**Data section**.
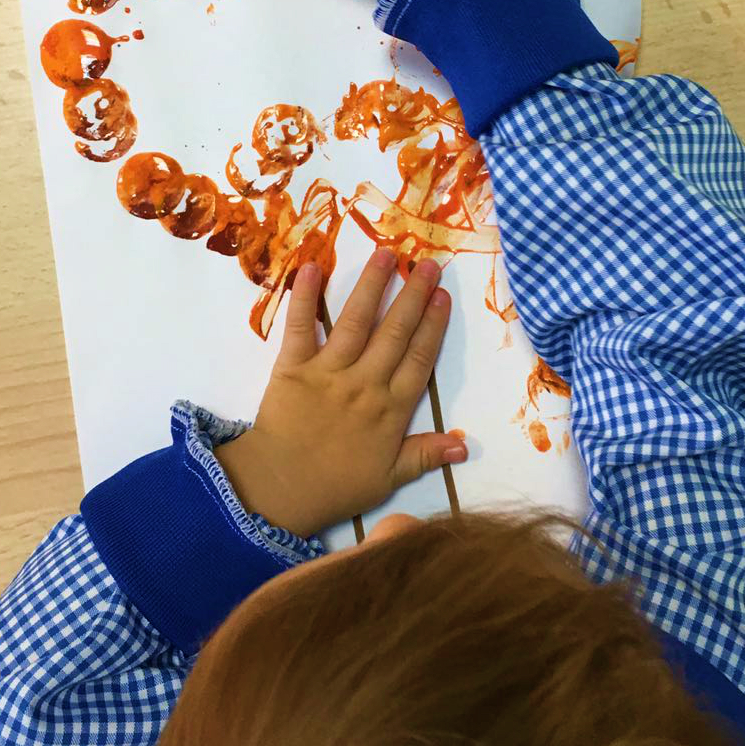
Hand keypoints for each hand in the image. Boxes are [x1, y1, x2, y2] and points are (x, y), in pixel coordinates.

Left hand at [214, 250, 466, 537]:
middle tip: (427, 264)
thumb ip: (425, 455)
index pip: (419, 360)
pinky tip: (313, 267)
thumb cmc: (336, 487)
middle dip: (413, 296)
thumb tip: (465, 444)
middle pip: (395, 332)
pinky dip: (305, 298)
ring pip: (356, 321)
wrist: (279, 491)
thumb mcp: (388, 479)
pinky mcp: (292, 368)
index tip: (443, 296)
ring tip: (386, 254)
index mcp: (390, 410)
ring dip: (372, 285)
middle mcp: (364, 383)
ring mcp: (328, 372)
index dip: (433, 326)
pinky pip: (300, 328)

==

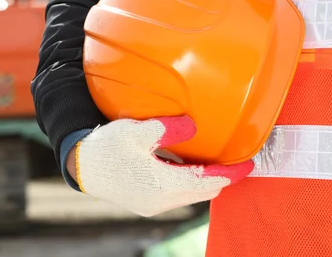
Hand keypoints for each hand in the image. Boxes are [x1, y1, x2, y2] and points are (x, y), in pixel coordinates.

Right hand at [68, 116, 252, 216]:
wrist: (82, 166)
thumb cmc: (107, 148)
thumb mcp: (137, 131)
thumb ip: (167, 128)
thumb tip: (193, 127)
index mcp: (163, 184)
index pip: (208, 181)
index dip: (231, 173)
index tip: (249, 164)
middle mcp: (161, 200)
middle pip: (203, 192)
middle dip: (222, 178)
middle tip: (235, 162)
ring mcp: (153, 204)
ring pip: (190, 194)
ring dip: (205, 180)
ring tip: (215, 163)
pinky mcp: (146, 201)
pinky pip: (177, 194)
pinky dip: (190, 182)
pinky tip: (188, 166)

--

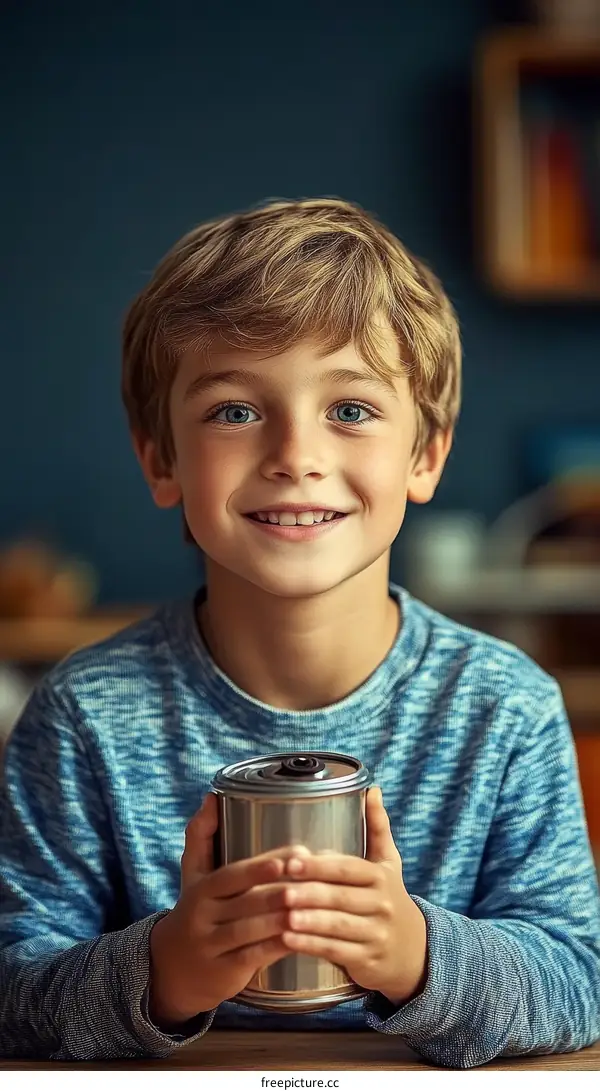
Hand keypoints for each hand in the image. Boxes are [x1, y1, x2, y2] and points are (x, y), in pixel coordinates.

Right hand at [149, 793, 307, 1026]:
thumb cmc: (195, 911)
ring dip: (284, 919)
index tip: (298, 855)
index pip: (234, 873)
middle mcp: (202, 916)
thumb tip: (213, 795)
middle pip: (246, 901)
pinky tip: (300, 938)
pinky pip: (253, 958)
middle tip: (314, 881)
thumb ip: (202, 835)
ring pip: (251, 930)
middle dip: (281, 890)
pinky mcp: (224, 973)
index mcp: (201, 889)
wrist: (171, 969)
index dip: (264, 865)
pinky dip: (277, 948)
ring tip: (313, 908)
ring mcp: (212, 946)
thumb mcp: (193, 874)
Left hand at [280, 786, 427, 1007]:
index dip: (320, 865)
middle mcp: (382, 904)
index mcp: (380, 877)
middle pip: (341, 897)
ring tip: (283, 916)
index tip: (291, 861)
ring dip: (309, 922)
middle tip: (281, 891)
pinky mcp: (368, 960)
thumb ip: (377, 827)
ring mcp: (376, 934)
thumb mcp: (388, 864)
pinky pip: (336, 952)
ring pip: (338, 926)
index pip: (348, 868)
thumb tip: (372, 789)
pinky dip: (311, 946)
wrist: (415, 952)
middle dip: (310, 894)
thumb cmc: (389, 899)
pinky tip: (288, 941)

**Your instructions**. Word for word, restate the lines of the data above that fall between the line holding "index pip: (208, 181)" and the line holding "ring tip: (215, 163)", inclusive, and no other lines.

**Answer box**.
index pip: (208, 181)
index dip: (231, 173)
index tip: (249, 164)
middle mcp: (161, 200)
middle pip: (203, 192)
middle dip: (222, 178)
middle tip: (235, 162)
ring mcp: (153, 204)
ring pip: (190, 194)
ring dip: (205, 180)
ring tip: (215, 163)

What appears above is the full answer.